» Data to examine
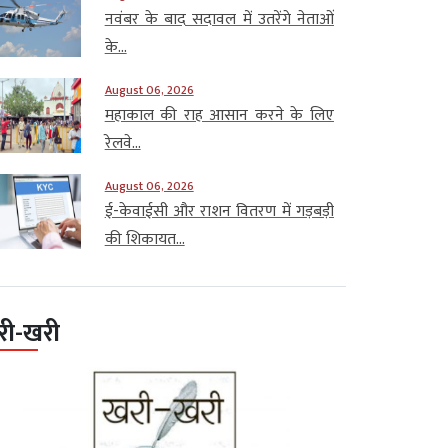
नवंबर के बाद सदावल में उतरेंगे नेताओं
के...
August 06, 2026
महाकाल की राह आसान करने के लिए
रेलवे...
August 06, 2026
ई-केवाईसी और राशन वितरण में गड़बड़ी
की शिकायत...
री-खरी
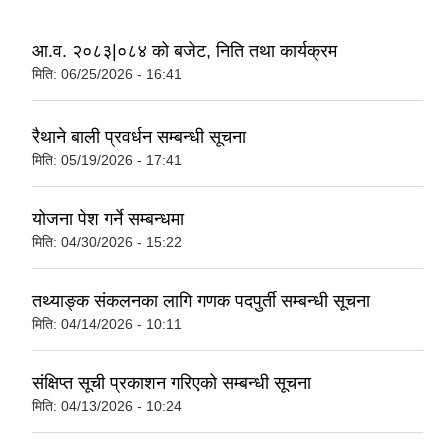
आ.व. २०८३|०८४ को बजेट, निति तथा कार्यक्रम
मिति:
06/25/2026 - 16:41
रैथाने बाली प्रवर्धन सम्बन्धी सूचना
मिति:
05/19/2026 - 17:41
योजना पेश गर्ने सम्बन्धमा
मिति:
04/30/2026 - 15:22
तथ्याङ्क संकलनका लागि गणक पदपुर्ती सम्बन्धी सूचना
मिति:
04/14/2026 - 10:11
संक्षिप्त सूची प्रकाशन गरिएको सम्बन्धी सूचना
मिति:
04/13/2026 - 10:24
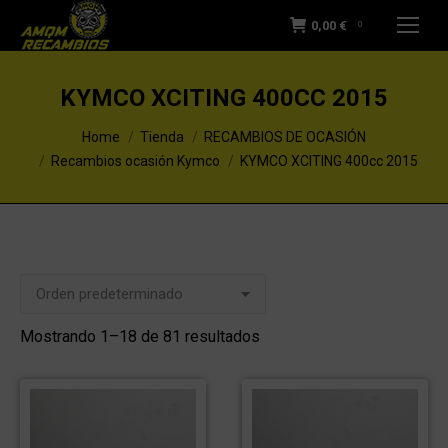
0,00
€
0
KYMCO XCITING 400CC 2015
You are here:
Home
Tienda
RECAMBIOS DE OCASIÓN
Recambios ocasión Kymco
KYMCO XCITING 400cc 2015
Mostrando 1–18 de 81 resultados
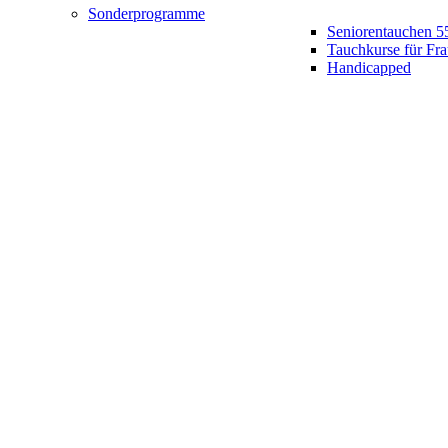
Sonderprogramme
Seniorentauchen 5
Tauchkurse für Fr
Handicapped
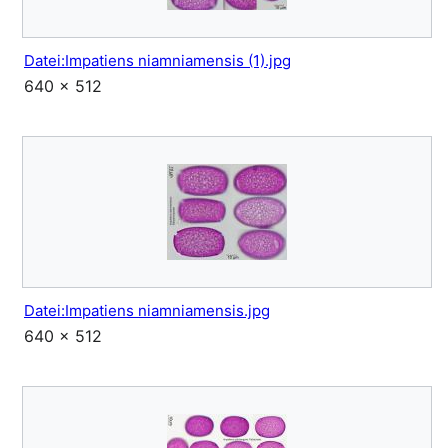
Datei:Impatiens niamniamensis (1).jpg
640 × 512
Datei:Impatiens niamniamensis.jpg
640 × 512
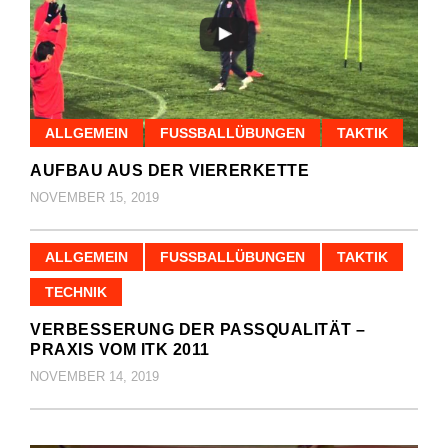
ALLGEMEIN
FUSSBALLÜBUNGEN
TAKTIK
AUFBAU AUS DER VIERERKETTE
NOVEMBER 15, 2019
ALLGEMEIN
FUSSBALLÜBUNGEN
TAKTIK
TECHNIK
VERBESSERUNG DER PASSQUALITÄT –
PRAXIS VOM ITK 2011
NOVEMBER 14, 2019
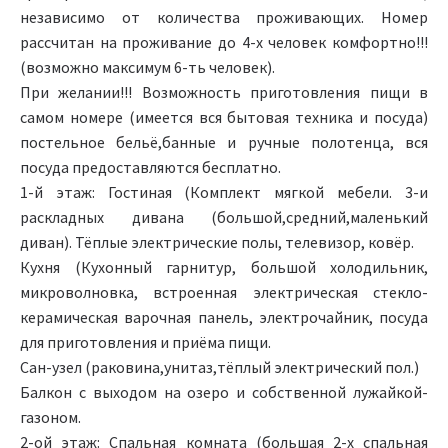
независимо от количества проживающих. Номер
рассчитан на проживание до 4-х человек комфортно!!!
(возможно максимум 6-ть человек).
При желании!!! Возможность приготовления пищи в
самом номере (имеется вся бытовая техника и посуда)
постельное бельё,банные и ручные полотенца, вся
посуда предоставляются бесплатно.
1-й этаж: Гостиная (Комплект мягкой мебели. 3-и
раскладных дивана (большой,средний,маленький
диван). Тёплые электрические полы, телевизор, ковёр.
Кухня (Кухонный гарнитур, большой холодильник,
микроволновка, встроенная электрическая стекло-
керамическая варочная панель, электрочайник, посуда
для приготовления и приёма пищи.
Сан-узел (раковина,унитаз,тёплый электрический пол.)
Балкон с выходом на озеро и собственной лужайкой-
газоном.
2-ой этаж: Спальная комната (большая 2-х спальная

» What this task involves
Show each line from the entries that contains the word "большой", matching case exactly.

» Result of this task
раскладных дивана (большой,средний,маленький
Кухня (Кухонный гарнитур, большой холодильник,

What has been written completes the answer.